GIVEN PASSAGE:
Glad you like them Wolfism, I dont think there was any connection to a certain malty milk drink, I only saw lots of cheese labels lying around


----------



## JOHNSODA

Hey great pics 

isn't Ilminster in Somerset ?!


----------



## Foxylady

JOHNSODA said:


> isn't Ilminster in Somerset ?!



Yup! 

Anyone know if it's been demolished any further yet? I wouldn't mind going to have a look myself, but it means a bit of a trek on buses and foot.


----------



## Saz123

_wow some great pics what a waste..._


----------



## *MrB*

Nice work CO


----------



## Saz123

*Ahhhhh!! OMG!*_Demolition woork has begun on the horlicks Factory! _ 
Whattt a wastee. exclaim:


----------



## Saz123

all gone.


----------



## skittles

Nice pics


CrashOverride said:


> hard to tell but i think developers  it's had so many different planning application proposed and turned down. There are even 2 staff houses on site, both 3 bed detached 2 storey buildings with furniture, felt kinda creepy in them tho



Any pics of the houses and storey buildings


----------



## BigLoada

Nice! Anything with control panels and test tubes is right up my street.


----------



## krela

Another bit of history lost 

The factory itself wasn't particularly interesting, but the WW2 depot remnants it sat on along with the very nice examples of Nissen huts is a big loss


----------

DATA SUPPLIED:
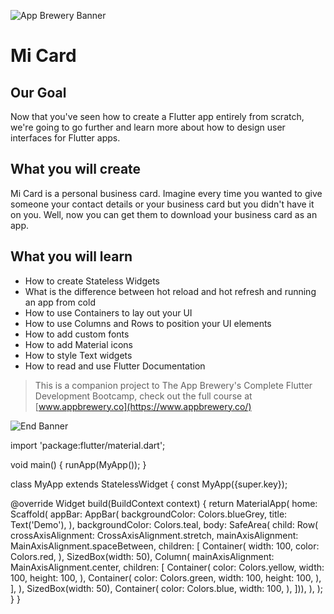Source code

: ![App Brewery Banner](https://github.com/londonappbrewery/Images/blob/master/AppBreweryBanner.png)

# Mi Card

## Our Goal

Now that you've seen how to create a Flutter app entirely from scratch, we're going to go further and learn more about how to design user interfaces for Flutter apps.

## What you will create

Mi Card is a personal business card. Imagine every time you wanted to give someone your contact details or your business card but you didn't have it on you. Well, now you can get them to download your business card as an app.

## What you will learn

* How to create Stateless Widgets
* What is the difference between hot reload and hot refresh and running an app from cold
* How to use Containers to lay out your UI
* How to use Columns and Rows to position your UI elements
* How to add custom fonts
* How to add Material icons
* How to style Text widgets
* How to read and use Flutter Documentation



>This is a companion project to The App Brewery's Complete Flutter Development Bootcamp, check out the full course at [www.appbrewery.co](https://www.appbrewery.co/)

![End Banner](https://github.com/londonappbrewery/Images/blob/master/readme-end-banner.png)



import 'package:flutter/material.dart';

void main() {
runApp(MyApp());
}

class MyApp extends StatelessWidget {
const MyApp({super.key});

@override
Widget build(BuildContext context) {
return MaterialApp(
home: Scaffold(
appBar: AppBar(
backgroundColor: Colors.blueGrey,
title: Text('Demo'),
),
backgroundColor: Colors.teal,
body: SafeArea(
child: Row(
crossAxisAlignment: CrossAxisAlignment.stretch,
mainAxisAlignment: MainAxisAlignment.spaceBetween,
children: <Widget>[
Container(
width: 100,
color: Colors.red,
),
SizedBox(width: 50),
Column(
mainAxisAlignment: MainAxisAlignment.center,
children: [
Container(
color: Colors.yellow,
width: 100,
height: 100,
),
Container(
color: Colors.green,
width: 100,
height: 100,
),
],
),
SizedBox(width: 50),
Container(
color: Colors.blue,
width: 100,
),
])),
),
);
}
}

ACTIONS TO TAKE:
(a) From the factory thread, transcribe the stretch that begins at the words "## Foxylady" and stops after "buses and foot.".
(b) In the factory thread, what does krela call a big loss?
Rely only on the factory thread for your answers.

RESULTS IN ORDER:
(a)
## Foxylady

JOHNSODA said:


> isn't Ilminster in Somerset ?!



Yup! 

Anyone know if it's been demolished any further yet? I wouldn't mind going to have a look myself, but it means a bit of a trek on buses and foot.

(b) The WW2 depot remnants the factory sat on, along with the very nice examples of Nissen huts.